Corned Beef & Cabbage Sliders
 
        
        
      
           
        
        
      
           
        
        
      
           
        
        
      
           
        
        
      
    I love making this recipe every March, around or on St. Paddy’s Day. It is so simple and very tasty. Turning this classic recipe into sliders is a fun, different way to serve at a party. Using a dark beer for the recipe’s liquid instead of water will add tons of flavor. I have made this recipe with Guinness or any beer I just happened to have at the house. Either way comes out great.
Ingredients
- 1 corned beef brisket with pickling spice packet 
- ½ - 1 whole head of cabbage, cut into wedges 
- 1 yellow onion, cut into chunks 
- 3-4 carrots (or a cup or two of baby carrots) 
- About 10 small red potatoes, washed and halved 
- 1 12oz bottle of beer, Guinness or Irish Stout 
- Potato slider rolls, one bag 
Instructions
- Place onions at the bottom of the slow cooker. 
- Trim extra fat off the brisket, place in the slow cooker and sprinkle the seasoning packet overtop. 

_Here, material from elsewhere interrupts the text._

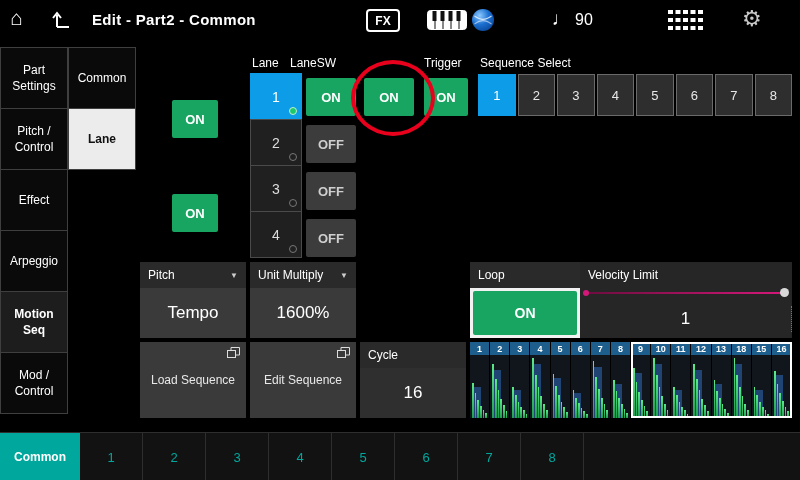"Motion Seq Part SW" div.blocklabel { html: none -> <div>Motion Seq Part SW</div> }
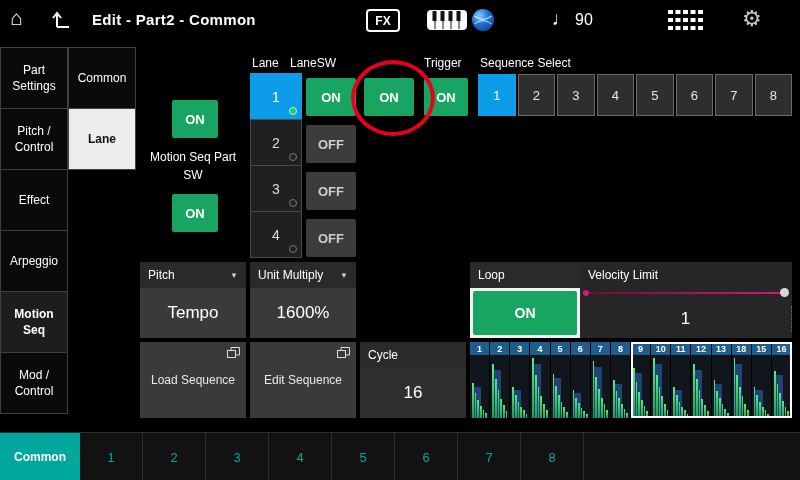"OFF" .sw-btn.off { margin-top: none -> 37px }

- Add potatoes and carrots to the slow cooker around the brisket. 
- Pour the beer overtop, then cook on low for a total of 8 hours. *After 7 hours, open lid and place cabbage on top of everything. Close lid and let cook for the last hour. 
- Transfer veggies to a platter. 
- Using a fork, gently tear apart the brisket. This should be very easy because the meat will be very tender. 
- Transfer the brisket to the same platter with the veggies. 
- Serve immediately with rolls to assemble sliders.